‘No gods anywhere now, not for me, now’: Meillassoux’s Oedipal atheism
In Difficult Atheism I left the discussion of Meillassoux’s divine inexistence after having sketched a series of arguments detailing why I think he does not succeed in demonstrating the principle of factiality in the way I think he intends. In this post I want to take these arguments a stage further and ask ‘so what?’ If, as I think is the case, Meillassoux does not pull off the grand challenge he sets himself, what then? Is it all over? Do we leave him move on? Is there nothing more to say?
I don’t think so. So far we have tended to take Meillassoux au pied de la lettre and work on the principle that his ‘divinology’ must either succeed or fail in its own terms, with no third option, but here I want to suggest a different reading of Meillassoux, one that starts where Difficult Atheism finishes.

[Stored data entries]
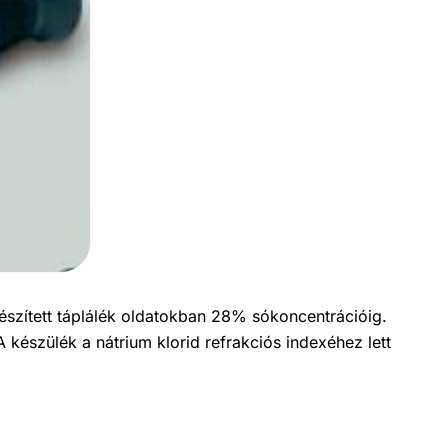
észített táplálék oldatokban 28% sókoncentrációig.
készülék a nátrium klorid refrakciós indexéhez lett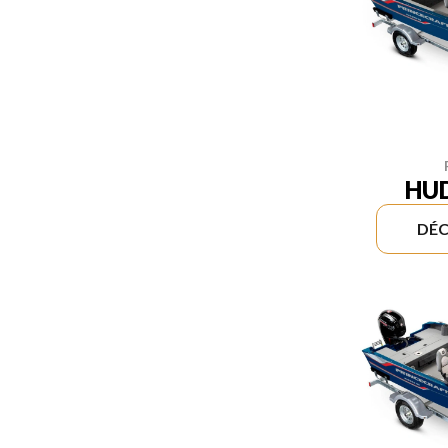
HU
DÉC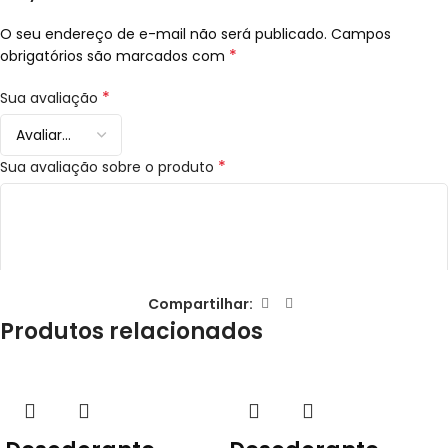
O seu endereço de e-mail não será publicado.
Campos
*
obrigatórios são marcados com
*
Sua avaliação
*
Sua avaliação sobre o produto
Compartilhar:
Produtos relacionados
*
Nome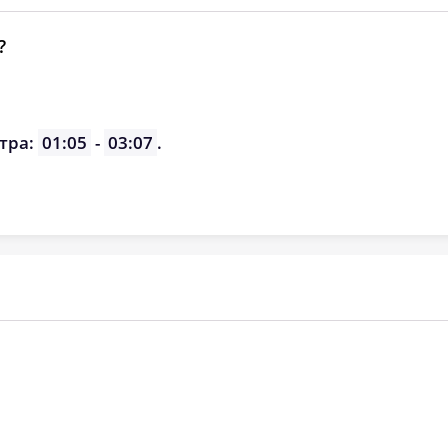
?
тра:
01:05
-
03:07
.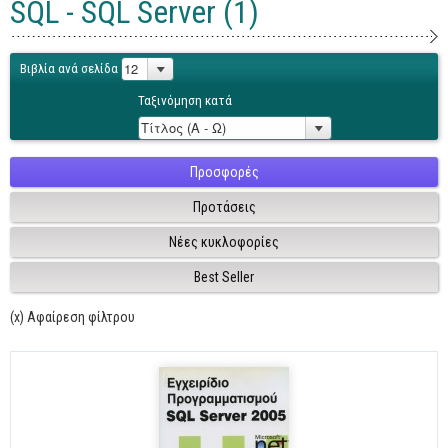
SQL - SQL Server (1)
Γενικά
Microsoft Office
Βιβλία ανά σελίδα
Office
Ταξινόμηση κατά
Word
Excel
Προσφορές
Πρόσβαση
Προτάσεις
Outlook
Νέες κυκλοφορίες
Προγραμματισμός
Best Seller
Java
(x) Αφαίρεση φίλτρου
Delphi - Pascal
Visual Basic
C - C#
C++, Visual C++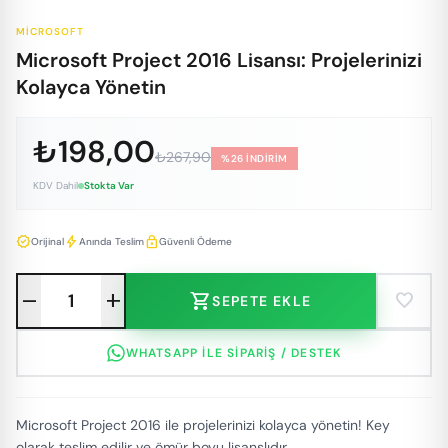
MICROSOFT
Microsoft Project 2016 Lisansı: Projelerinizi
Kolayca Yönetin
₺198,00
₺267,90
%26 İNDİRİM
KDV Dahil
Stokta Var
verified
bolt
lock
Orijinal
Anında Teslim
Güvenli Ödeme
remove
add
shopping_cart
favorite
SEPETE EKLE
WHATSAPP ILE SIPARIŞ / DESTEK
Microsoft Project 2016 ile projelerinizi kolayca yönetin! Key
olarak teslim edilir ve ömür boyu lisanslıdır.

- **Instructions**:
1 – Reproduce a passage of the Meillassoux post: begin at the words "I don’t think" and stop after the words "Difficult Atheism finishes.".
2 – Answer from the Meillassoux post:
(a) In which work did the writer leave off discussing Meillassoux's divine inexistence?
(b) Which principle does the writer think Meillassoux does not succeed in demonstrating?
(c) What term, set in quotation marks, does the writer use for Meillassoux's project?
None of the stored data entries is needed here.

- **Solutions to each task**:
1 –
I don’t think so. So far we have tended to take Meillassoux au pied de la lettre and work on the principle that his ‘divinology’ must either succeed or fail in its own terms, with no third option, but here I want to suggest a different reading of Meillassoux, one that starts where Difficult Atheism finishes.

2 –
(a) Difficult Atheism
(b) The principle of factiality
(c) 'divinology'